One in 12 people in work have relative low income
In the UK 8% of people in employment were also in relative poverty in 2013—the equivalent of around three million people—according to recent analysis by the Office for National Statistics (ONS).
The same analysis went further, looking at the factors behind why people leave poverty, on the same definition. It summarised some of the available research in this field:
"Participation in the labour market has a direct impact on household income and is therefore recognised as perhaps the most effective individual driver of movement in and out of poverty."
For those out of work, about 7 in 10 people stopped being in poverty after they found work between 2007 and 2012, falling to about 6 in 10 if the work was only part-time.
For those in work already, the most likely reasons for moving out were increased earnings or increased hours worked.
Almost two thirds of children in relative poverty are in working families
"2 in 3 poor children are nowadays in families where someone is in work"—Alan Milburn, Chair, Social Mobility and Child Poverty Commission, 1 July 2015
This is right according to the latest figures from 2013/14, where we're using the relative measure of poverty and accounting for housing costs.
For most children living in a relative low-income household, their family contains at least one adult in work. 62% were in a working household and 38% were in a workless one.

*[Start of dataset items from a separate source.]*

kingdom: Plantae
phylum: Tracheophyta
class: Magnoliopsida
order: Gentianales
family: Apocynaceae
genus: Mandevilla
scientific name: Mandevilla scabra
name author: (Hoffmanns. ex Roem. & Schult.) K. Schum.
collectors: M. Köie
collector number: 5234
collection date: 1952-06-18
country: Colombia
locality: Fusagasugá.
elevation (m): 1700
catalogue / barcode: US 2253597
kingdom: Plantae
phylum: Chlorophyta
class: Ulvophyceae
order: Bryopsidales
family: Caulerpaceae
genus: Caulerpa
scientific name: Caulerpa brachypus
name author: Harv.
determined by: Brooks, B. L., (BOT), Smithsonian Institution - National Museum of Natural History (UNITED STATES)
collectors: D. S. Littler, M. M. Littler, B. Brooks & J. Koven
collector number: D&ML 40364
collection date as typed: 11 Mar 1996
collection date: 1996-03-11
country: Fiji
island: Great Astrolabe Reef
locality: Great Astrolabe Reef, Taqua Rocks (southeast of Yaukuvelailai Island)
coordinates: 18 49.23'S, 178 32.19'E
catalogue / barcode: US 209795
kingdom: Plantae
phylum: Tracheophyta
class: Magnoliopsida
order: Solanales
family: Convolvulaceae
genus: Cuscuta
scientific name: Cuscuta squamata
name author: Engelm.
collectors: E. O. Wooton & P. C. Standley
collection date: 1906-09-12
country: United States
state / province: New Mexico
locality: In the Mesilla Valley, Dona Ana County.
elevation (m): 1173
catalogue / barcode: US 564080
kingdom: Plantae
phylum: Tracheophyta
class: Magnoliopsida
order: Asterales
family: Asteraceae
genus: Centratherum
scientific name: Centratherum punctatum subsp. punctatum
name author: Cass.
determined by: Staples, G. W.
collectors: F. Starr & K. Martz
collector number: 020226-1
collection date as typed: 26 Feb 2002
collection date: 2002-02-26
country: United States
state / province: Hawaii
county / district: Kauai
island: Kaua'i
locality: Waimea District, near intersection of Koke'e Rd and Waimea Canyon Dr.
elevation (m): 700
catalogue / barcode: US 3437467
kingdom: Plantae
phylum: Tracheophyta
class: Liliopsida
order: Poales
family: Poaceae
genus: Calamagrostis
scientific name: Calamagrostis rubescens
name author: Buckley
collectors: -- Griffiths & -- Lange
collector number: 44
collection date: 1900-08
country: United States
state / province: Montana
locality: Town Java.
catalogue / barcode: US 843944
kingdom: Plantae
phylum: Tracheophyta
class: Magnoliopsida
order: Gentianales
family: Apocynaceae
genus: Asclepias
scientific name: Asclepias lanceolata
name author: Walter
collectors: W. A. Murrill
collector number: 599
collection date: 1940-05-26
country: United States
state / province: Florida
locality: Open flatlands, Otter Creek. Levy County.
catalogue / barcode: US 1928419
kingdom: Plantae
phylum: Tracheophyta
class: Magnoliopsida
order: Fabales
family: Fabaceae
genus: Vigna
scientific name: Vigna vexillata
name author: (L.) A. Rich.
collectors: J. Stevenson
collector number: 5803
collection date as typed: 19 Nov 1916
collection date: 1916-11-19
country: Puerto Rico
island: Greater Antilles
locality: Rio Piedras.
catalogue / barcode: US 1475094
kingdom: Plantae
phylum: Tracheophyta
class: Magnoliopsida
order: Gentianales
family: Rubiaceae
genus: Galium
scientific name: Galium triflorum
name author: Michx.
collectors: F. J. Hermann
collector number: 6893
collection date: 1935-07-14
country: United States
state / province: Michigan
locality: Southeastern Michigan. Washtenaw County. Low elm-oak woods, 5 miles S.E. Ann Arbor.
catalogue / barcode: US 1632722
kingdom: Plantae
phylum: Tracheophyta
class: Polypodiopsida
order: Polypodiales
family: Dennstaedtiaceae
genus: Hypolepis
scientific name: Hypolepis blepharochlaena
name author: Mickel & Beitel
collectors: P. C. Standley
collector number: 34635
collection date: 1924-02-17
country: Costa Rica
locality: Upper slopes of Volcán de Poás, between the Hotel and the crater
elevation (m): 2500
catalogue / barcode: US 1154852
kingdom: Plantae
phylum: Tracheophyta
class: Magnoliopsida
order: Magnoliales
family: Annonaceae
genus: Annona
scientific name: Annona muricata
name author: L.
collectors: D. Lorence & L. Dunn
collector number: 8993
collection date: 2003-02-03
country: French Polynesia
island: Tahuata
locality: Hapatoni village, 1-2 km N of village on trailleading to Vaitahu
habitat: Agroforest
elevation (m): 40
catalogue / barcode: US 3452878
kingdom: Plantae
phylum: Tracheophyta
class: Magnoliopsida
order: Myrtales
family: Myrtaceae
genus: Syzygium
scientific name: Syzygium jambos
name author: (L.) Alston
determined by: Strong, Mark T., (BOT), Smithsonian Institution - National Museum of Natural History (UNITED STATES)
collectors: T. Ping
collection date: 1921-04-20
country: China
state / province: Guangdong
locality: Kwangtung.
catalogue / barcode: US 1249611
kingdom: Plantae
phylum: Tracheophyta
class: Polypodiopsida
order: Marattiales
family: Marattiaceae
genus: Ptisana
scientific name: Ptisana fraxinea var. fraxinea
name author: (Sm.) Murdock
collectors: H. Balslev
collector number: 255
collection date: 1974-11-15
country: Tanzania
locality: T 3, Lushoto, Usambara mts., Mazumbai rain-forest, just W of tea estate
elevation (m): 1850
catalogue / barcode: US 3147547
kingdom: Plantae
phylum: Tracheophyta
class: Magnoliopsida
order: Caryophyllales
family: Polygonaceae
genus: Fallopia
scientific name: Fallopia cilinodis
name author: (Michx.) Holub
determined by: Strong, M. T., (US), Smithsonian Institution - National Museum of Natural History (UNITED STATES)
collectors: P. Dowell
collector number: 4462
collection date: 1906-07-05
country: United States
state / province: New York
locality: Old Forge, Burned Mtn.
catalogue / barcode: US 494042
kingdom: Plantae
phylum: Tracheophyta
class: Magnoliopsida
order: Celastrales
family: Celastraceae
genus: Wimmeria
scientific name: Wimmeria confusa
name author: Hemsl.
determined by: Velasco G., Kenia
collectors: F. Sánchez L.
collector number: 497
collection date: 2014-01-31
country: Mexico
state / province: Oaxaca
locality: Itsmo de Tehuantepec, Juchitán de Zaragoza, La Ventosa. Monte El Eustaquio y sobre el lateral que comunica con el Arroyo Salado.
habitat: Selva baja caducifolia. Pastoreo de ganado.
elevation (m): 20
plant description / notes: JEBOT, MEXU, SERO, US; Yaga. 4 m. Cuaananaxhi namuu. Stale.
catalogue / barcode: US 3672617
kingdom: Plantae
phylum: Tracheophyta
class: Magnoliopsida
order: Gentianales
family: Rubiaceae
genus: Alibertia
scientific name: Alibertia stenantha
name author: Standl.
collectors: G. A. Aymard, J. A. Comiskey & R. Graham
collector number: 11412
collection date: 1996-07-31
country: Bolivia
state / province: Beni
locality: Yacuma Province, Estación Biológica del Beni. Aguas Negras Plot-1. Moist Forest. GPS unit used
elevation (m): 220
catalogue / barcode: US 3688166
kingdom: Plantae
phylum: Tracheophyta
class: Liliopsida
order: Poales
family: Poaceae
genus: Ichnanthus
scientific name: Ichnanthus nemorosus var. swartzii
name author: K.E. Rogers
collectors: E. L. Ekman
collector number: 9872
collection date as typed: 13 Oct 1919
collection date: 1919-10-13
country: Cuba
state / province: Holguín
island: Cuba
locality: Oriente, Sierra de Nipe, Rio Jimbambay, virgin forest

Children are still more likely to be in relative poverty if they're in a workless family. 64% of children in workless families live in relative poverty, compared to 21% of children living with at least one adult in work.
Correction (21 October 2015)
We originally stated the figures as showing the economic status of the household. This should have said economic status of the family.
If you're not sure what the difference is, the DWP explains at the bottom of its statistical release:
"A family, or benefit unit, is a single adult or a married or cohabiting couple, together with any dependent children. An adult living in the same household as his or her parents, for example, is a separate benefit unit from the parents.
"A household is defined as one person living alone or a group of people (not necessarily related) living at the same address who share cooking facilities and share a living room or sitting room or dining area. A household will consist of one or more benefit units."